Well, I’m out of the editing wilderness at long last, and lots has happened since I last wrote. First pages are done and dusted, second and third pages have been checked by the team at UQP, my memoir has a new title – Wild Boys: A Parent’s Story of Tough Love, and the book is now at the printers. Hooray! A friend came over the other day with a couple of fancy beers; we sat by the table – with a candle, a platter of food, and some wildflowers in a jam jar – and celebrated the end of this stage of the process.
Receiving the typeset pages in the mail was very exciting. For nearly two weeks, I read and re-read the pages until the words were a blur – adding things, rubbing them out, adding things again, making sure everything was right – and then I sent the pages back to UQP. Since then, it’s been hard to settle. My editor says the time between finishing work on a book and waiting until it actually comes out can be a bit weird for an author. I’m finding that to be true, so I’ve decided to use the next two months to get healthy. In an effort to restore a normal sleep pattern (after all those early mornings / late nights of editing!), I’ve given caffeine the flick. I’m slowing my mind, sleeping more, and, like a bear waking up after a long winter, I’m noticing a few changes in my world. My back fence is falling down, the house needs painting, and my garden has turned into a jungle. I think I need to find a friend with a chainsaw … but, first, I must take some time to recover.

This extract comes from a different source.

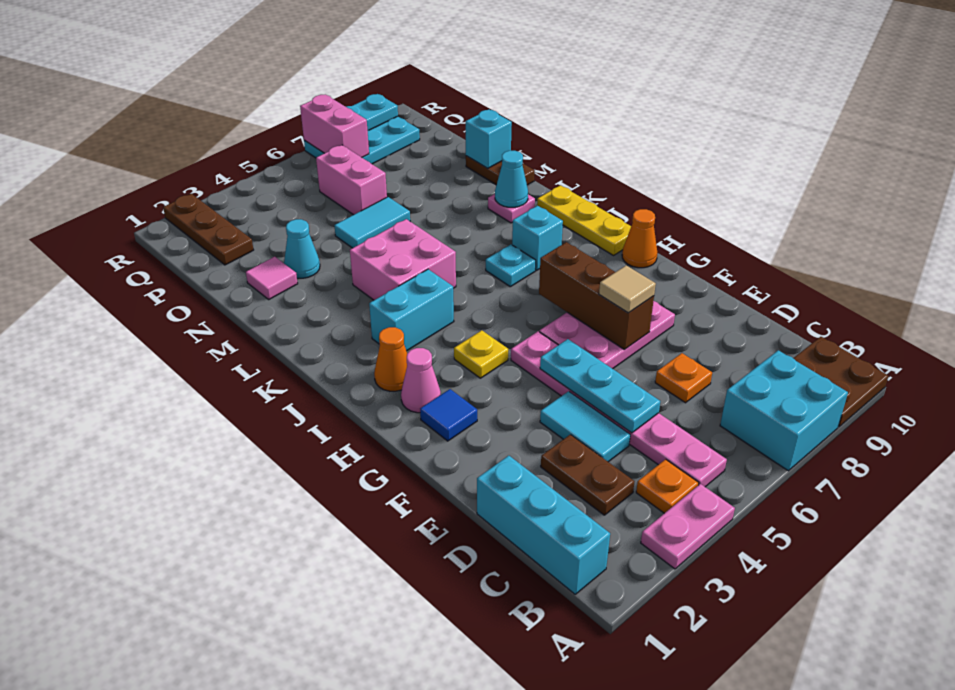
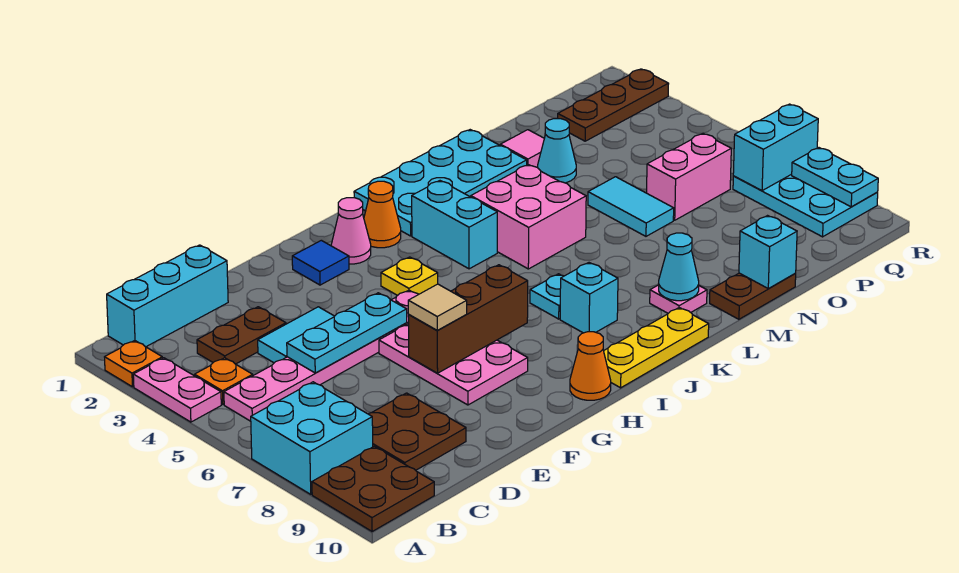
none -> brown 2x2 plate [369,393,466,470]
orange 1x1 plate [655,353,712,403] -> orange 1x1 plate moved to [105,341,162,387]
none -> cyan 2x4 plate [354,130,527,236]
pink 1x2 brick [300,94,369,157] -> cyan 1x2 brick [733,104,818,191]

So, instead of frantically trying to get the house in order, I’ve been playing guitar, writing songs, catching up with friends, and watching movies with my ten-year-old son. I’m still dreaming about the caravan I wrote about in my last blog post. I even wrote a song – ‘Caravan Dreaming’ – where the chorus is: To me it looks like freedom / a life of simple ease / hear the sea outside my door/ saltwater’s on the breeze. I’ve been writing songs for about a year now. I like how the music and lyrics come to me unexpectedly – while I’m out walking, or cooking dinner, or hanging the washing. I have to listen closely and ‘catch’ each song before it disappears. As for the caravan, my 19-year-old son has taken it to a permaculture farm in northern NSW, a bush wilderness with pigs and chickens and geese. I’m heading up that way soon for a visit – to meet his friends, to swim in the river, to sit around the fire pit and share meals, and to collect wildflowers to put in jam jars.